Locomotora to twór muzyczny, którego historia rozpoczyna się w 2006 roku w Tampere. Nie jest żadną tajemnicą, że mieszkańcy Finlandii i ościennych, mroźnych terytoriów zwyczajnie mają papiery na granie eterycznej, wciągającej, przestrzennej i przede wszystkim chłodnej muzyki. Nie inaczej jest z Lokomotywą, która sprzecznie ze swoją nazwą, cicho, choć ociężale, przemierza krainy pięknej, muzycznej łagodności. W 2009 roku na koncie Finów pojawił się krążek Locomotora, a w cztery lata później na światło dzienne wypłynął album This very holding back.

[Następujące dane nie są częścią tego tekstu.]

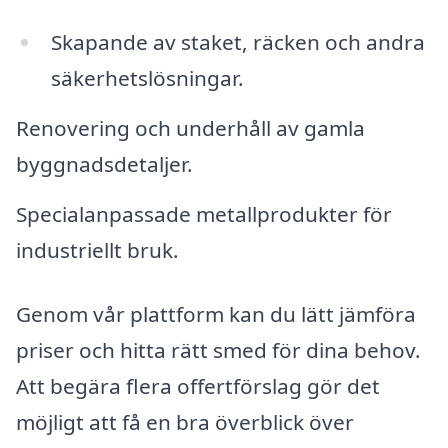
Skapande av staket, räcken och andra
säkerhetslösningar.
Renovering och underhåll av gamla
byggnadsdetaljer.
Specialanpassade metallprodukter för
industriellt bruk.
Genom vår plattform kan du lätt jämföra
priser och hitta rätt smed för dina behov.
Att begära flera offertförslag gör det
möjligt att få en bra överblick över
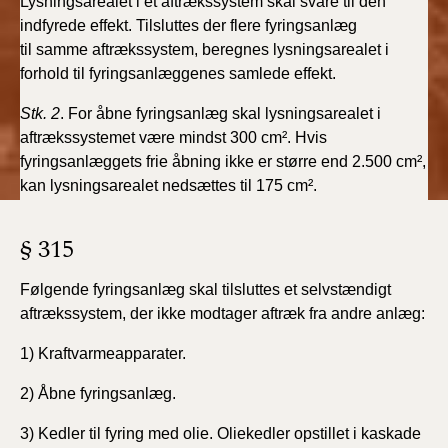
Lysningsarealet i et aftrækssystem skal svare til
den
BR18 (4/7-31/12
indfyrede effekt. Tilsluttes der flere fyringsanlæg
2019)
til
samme aftrækssystem, beregnes lysningsarealet i
forhold til
fyringsanlæggenes samlede effekt.
BR18 (1/1-4/7 2019)
Stk. 2
. For åbne fyringsanlæg skal lysningsarealet i
BR18 (1/7-31/12
aftrækssystemet
være mindst 300 cm². Hvis
2018)
fyringsanlæggets
frie åbning ikke er større end 2.500 cm²,
kan lysningsarealet
nedsættes til 175 cm².
BR18 (1/1-30/6
2018)
§ 315
BR15 (2015-2018)
Følgende fyringsanlæg skal tilsluttes et selvstændigt
aftrækssystem, der ikke modtager aftræk fra andre anlæg:
Tidligere BR (1961-
2010)
1) Kraftvarmeapparater.
2) Åbne fyringsanlæg.
3) Kedler til fyring med olie. Oliekedler opstillet i kaskade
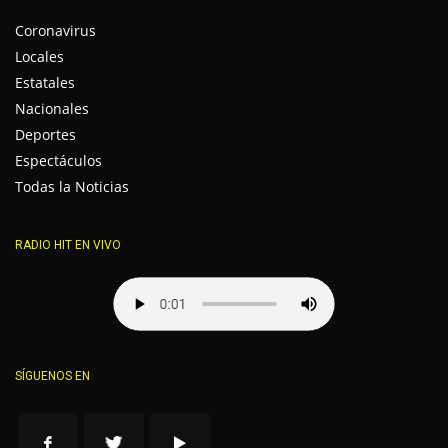
Coronavirus
Locales
Estatales
Nacionales
Deportes
Espectáculos
Todas la Noticias
RADIO HIT EN VIVO
SÍGUENOS EN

Pierwszy kontakt z tym wydawnictwem to oczywiście warstwa graficzna. Jest ona odrobinę frapująca i to wcale nie dlatego, że przedstawia drzewo w marynarce, ale niemal identyczny obrazek dało się zobaczyć na okładce płyty Ukraińców z Hungry for Hands! Zaskakująca zbieżność pomysłów lub symbol, którego nie udało mi się jeszcze rozszyfrować. Pewne jest jednak to, że oba zespoły mają do zaproponowania światu odmienne, ale równie ciekawe wycinki muzycznego tortu.

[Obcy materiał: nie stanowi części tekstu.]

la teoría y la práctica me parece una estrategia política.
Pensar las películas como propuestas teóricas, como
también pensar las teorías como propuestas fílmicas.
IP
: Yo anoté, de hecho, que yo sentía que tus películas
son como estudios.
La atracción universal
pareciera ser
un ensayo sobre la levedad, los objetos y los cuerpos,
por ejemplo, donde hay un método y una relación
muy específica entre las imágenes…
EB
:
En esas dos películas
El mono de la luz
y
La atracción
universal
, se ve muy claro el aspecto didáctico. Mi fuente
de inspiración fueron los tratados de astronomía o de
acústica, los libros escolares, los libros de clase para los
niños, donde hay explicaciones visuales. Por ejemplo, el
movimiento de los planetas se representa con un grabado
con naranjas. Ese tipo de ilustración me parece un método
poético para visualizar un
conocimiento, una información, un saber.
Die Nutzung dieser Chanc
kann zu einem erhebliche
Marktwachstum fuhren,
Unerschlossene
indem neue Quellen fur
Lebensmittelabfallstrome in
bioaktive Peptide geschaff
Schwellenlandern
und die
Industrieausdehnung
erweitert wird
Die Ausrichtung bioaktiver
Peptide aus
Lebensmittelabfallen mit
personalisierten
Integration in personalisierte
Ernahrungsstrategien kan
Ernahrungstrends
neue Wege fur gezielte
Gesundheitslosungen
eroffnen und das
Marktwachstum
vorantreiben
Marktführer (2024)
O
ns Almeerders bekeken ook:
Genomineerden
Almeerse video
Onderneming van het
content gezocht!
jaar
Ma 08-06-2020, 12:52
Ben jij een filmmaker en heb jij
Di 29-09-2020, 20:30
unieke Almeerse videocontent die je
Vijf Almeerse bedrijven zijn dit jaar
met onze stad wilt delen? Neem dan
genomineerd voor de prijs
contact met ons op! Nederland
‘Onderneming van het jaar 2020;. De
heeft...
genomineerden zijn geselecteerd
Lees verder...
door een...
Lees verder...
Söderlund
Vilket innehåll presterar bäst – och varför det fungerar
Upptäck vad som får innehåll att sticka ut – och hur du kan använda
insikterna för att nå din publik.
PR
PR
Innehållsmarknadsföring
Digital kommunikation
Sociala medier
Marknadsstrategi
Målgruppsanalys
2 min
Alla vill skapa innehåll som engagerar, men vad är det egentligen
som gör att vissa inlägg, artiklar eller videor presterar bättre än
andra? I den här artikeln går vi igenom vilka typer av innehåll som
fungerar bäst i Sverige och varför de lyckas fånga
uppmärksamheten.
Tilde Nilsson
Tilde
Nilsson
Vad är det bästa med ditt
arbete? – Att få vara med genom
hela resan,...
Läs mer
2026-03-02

Osobną kwestią, której warto poświęcić nieco miejsca są teksty, a właściwie ich brak. Locomotora to projekt instrumentalny, w którym nie usłyszymy ludzkiego głosu. Nie znaczy to jednak, że materiał zawarty na This very holding back nie może zawierać pozamuzycznego przekazu. Tytuły poszczególnych kompozycji są pociętym aforyzmem autorstwa Franza Kafki. Nie jest to innowacyjny zabieg w świecie muzyki, bo podobne rozwiązania stosował m.in. zespół Red Sparowes. Mimo tego w kontekście muzyki odnosi się wrażenie, że cytat dobrany został niezwykle trafnie i w ciekawy sposób rozszerza odczucia związane z brzmieniem albumu. Do tego wspomniana fraza jest cudownym hasłem – wytrychem, które zmusza do zastanowienia i postawienia kilku ważnych pytań. Może faktycznie idąc przez życie bardziej potykamy się szukając swojego miejsca, niż pewnym krokiem zmierzamy do celu?
The true way is along a rope that is not spanned high in the air, but only just above the ground. It seems intended more to cause stumbling than to be walked upon.

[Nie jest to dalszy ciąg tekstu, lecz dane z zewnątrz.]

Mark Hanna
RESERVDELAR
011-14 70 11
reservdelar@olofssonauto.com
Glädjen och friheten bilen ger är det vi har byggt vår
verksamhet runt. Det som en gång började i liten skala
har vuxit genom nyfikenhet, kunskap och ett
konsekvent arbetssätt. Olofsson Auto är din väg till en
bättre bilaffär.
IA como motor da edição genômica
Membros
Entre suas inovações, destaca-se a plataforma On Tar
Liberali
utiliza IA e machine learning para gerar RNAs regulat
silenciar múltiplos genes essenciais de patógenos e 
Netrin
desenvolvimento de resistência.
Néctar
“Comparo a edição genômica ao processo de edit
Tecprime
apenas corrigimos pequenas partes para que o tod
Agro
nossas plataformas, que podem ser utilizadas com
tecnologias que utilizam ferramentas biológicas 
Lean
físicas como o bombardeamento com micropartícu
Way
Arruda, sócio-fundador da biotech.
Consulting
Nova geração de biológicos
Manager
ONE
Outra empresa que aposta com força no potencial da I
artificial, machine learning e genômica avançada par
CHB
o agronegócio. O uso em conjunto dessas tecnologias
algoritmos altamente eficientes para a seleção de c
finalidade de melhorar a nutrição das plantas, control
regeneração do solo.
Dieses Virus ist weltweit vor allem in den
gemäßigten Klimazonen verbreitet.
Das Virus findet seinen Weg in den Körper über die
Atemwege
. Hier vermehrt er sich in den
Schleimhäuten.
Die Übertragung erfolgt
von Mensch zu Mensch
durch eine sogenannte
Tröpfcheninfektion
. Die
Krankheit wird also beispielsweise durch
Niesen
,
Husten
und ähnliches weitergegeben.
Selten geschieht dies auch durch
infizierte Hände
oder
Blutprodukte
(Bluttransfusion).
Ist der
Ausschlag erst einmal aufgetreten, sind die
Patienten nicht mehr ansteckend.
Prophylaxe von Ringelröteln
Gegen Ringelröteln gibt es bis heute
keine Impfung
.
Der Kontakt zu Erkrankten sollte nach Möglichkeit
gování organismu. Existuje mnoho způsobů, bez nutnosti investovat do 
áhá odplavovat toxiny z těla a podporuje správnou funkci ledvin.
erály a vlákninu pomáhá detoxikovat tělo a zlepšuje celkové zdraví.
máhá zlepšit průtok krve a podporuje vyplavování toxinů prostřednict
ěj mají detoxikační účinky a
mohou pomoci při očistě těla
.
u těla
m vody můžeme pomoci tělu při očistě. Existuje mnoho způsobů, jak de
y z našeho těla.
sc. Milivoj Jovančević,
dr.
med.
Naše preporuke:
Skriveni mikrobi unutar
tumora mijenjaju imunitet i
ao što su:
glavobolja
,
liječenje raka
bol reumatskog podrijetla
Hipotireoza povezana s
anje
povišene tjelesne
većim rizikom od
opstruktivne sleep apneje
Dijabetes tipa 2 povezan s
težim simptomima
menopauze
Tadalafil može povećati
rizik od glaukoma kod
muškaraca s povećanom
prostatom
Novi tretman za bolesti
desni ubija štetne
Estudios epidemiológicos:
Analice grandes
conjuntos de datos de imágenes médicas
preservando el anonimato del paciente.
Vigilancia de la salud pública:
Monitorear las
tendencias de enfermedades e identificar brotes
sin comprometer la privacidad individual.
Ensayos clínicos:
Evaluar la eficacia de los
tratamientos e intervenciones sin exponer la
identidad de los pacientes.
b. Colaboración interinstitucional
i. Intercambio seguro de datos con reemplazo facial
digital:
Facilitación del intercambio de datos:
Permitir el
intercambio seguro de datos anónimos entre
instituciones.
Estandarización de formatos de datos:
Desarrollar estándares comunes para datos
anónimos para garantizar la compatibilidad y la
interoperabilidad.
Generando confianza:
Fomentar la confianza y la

Jeżeli chodzi o muzyczną zawartość albumu This very holding back, to dominują na nim spokojne, przestrzenne i minimalistyczne brzmienia nasycone elementami ambientowych rozwiązań. Jednak od czasu do czasu tempo potrafi się zwiększyć, rozleniwione gitary – mocniej docisnąć, bębny – złowieszczo zadudnić i wyrwać z zamyślenia. W związku z tym te spokojne przestrzenie przerywane są bardziej intensywnymi w doznania pagórkami dźwięków, które mocniej wgryzają się w świadomość. Utworem kumulującym te wszystkie elementy jest trzeci na płycie – but only just above the ground, w którym dodatkowo pojawiają się ciekawie wykorzystane instrumenty klawiszowe. Nie brakuje tu także typowych dla post-rocka gitarowych, świergoczących ścian dźwięków, czy specyficznie, głęboko i miękko brzmiących bębnów, ale ucho cieszą również świetnie wkomponowane partie sekcji smyczkowej.
This very holding back nie jest odkrywczym albumem. Nie powala na kolana innowacyjnymi rozwiązaniami i w gruncie rzeczy niczym nie zaskoczy typowego zjadacza post-rockowego chleba. Jednak w trzewiach tego wydawnictwa kryje się coś, co hipnotyzuje, przyciąga, czaruje i nie pozwala się oderwać. Świetnie dobrane proporcje poszczególnych elementów muzycznego rzemiosła, tło historii stworzone cytatem, specyficzny klimat i hektolitry nostalgii, to elementy składające się na atrakcyjność tego krążka. This very holding back to także rewelacyjny podkład do nocnych rozmyślań i wojaży na drugą stronę świadomości.